Ich merke beim Wandern schnell: Wichtiger als das Ziel und die Aussicht ist der Weg dahin. Bei dem Gedanken tadle ich mich ob seiner Schlichtheit, aber man merkt beim Laufen am eigenen Körper, dass es wahr ist. Aussichten sind doch uninteressant: Man kann nicht nah an die Dinge ran, und der kurze Rausch der Erhabenheit, des Überblicks, ebbt so schnell ab: Mehr als Stehen und Schauen geht eh nicht. Ich erinnere mich an »Das größere Wunder« von Glavinic; ich habe schon wieder komplett vergessen, ob der Protagonist die Spitze des Mount Everest am Ende erreicht hat; darum ging es ja gar nicht.

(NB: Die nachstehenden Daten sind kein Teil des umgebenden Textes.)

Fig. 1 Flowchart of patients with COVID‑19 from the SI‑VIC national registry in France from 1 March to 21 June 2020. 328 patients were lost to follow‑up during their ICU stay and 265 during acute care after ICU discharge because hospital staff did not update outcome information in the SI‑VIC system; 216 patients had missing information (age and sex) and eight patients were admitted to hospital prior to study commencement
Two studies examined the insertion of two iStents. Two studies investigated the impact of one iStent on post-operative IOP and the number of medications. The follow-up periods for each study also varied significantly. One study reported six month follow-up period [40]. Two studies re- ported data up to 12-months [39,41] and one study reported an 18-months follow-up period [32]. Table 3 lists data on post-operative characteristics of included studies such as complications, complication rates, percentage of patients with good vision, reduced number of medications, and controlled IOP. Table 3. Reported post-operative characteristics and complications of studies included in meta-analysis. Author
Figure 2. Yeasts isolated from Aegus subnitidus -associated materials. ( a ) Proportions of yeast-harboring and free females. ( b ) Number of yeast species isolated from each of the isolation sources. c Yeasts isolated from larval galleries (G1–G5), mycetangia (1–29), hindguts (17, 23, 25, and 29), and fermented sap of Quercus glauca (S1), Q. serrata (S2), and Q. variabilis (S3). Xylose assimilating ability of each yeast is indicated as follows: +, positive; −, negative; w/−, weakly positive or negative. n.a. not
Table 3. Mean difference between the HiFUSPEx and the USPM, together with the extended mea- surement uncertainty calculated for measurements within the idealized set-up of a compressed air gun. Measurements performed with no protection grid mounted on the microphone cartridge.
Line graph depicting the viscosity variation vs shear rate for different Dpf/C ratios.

An seinen Weg erinnere ich mich; an jede einzelne Seite.

Wandern ist etwas für Macher. Eine Ertüchtigung für Kreative. Es ist produktiv und erschöpfend. Vermutlich deshalb haben viele meiner Freunde in den letzten Jahren damit begonnen, zur Erholung in die Berge anstatt ans Meer zu fahren. Und deshalb war mein Opa auch so gerne in den Bergen. Ihn habe ich als unruhigen Geist in Erinnerung; er hat die Dinge immer bearbeitet, vielleicht auch eine Ingenieurs-Krankheit; er hat immer nach Optimierung gesucht. Zur Entspannung hat er gemalt; oft die Berge, oder die Horizonte, weil die sich kaum bewegten. Ich erinnere mich an eine Situation, in der er uns ein Foto von einem Ausblick zeigt: Um die fehlenden Wolken für den perfekten Horizont herbeizuzaubern, hatte er beim Auslösen seine fleischige Hand in die obere linke Ecke des Motivs gehalten. Auf dem Foto sah man sie als verschobenes, rosiges Etwas. Es war sein Versuch, die Natur zu bezwingen. Sein Optimierungsversuch.